## SOURCE PASSAGE

········

Arkādijs Pavlovs

Personal information
- Full name: Arkādijs Pavlovs
- Date of birth: 2 February 1903
- Place of birth: Riga, Governorate of Livonia, Russian Empire
- Date of death: 26 June 1960 (aged 57)
- Place of death: Riga, Latvian SSR, Soviet Union
- Position: Forward

Senior career*
- Years: Team / Apps / (Gls)
- 1922: Marss Riga
- 1923: Amatieris
- 1924–1934: RFK
- 1935–1939: Kružoks Riga

International career
- 1924–1933: Latvia / 37 / (9)

= Arkādijs Pavlovs =

Latvian footballer

Arkādijs Pavlovs (2 February 1903 in Riga – 26 June 1960 in Riga) was a Latvian footballer and football manager, a five-time champion of Latvia.

········

## INFORMATION GIVEN
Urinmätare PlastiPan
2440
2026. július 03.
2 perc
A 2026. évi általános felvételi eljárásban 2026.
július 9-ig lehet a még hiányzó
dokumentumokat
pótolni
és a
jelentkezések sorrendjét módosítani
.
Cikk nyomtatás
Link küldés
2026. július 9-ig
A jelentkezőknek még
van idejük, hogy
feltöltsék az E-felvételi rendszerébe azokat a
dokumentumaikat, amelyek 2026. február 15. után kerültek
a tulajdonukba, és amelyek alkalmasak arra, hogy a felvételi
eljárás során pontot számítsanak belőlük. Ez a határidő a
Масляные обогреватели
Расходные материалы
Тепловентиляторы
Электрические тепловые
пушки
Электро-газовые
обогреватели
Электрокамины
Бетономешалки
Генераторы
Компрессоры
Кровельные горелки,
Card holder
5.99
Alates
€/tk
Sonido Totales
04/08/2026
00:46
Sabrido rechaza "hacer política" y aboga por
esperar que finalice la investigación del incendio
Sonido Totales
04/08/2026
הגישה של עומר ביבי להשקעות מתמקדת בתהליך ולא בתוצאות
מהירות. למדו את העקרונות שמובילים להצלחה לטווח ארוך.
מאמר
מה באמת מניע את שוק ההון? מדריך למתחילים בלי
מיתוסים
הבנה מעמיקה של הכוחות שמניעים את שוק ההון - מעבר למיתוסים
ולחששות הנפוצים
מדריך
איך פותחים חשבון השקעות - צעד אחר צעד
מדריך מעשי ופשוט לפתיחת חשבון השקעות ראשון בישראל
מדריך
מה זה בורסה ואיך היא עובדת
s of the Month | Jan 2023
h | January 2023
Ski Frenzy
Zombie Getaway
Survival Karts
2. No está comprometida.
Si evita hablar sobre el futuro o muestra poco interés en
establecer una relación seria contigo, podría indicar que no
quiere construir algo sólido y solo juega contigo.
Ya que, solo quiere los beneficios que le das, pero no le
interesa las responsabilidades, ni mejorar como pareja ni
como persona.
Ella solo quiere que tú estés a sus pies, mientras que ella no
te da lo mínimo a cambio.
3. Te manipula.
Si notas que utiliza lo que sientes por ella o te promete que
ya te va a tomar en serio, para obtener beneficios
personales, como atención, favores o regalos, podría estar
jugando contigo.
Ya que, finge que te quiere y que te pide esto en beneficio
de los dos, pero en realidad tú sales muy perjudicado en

········

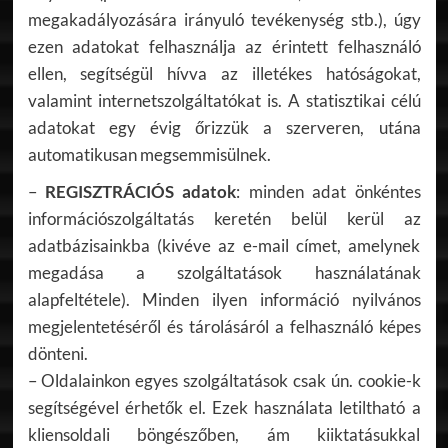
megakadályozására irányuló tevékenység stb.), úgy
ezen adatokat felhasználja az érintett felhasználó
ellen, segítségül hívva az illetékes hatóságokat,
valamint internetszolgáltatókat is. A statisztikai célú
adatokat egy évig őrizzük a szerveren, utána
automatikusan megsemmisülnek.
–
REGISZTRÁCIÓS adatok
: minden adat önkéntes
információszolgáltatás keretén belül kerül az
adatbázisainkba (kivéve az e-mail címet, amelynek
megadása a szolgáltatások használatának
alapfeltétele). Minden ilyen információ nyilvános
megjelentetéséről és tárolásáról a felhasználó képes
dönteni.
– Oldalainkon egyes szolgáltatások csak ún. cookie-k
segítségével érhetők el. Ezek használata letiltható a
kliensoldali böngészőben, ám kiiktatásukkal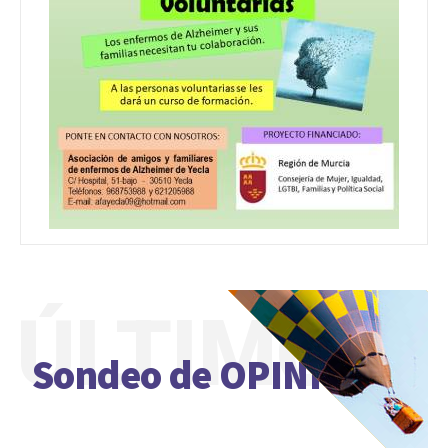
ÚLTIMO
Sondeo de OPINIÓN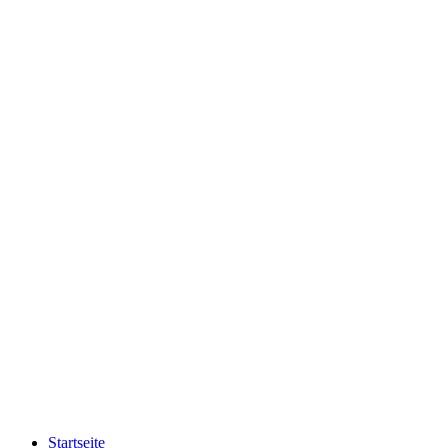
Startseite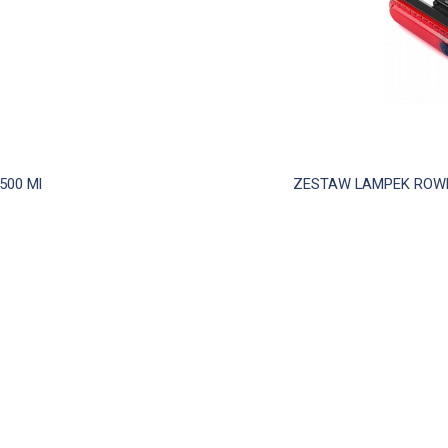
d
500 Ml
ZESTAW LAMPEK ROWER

········

## TASK STATEMENT
In the profile of Arkādijs Pavlovs, which club did he play for from 1924 to 1934?

## SOLUTION TO THIS EXERCISE
RFK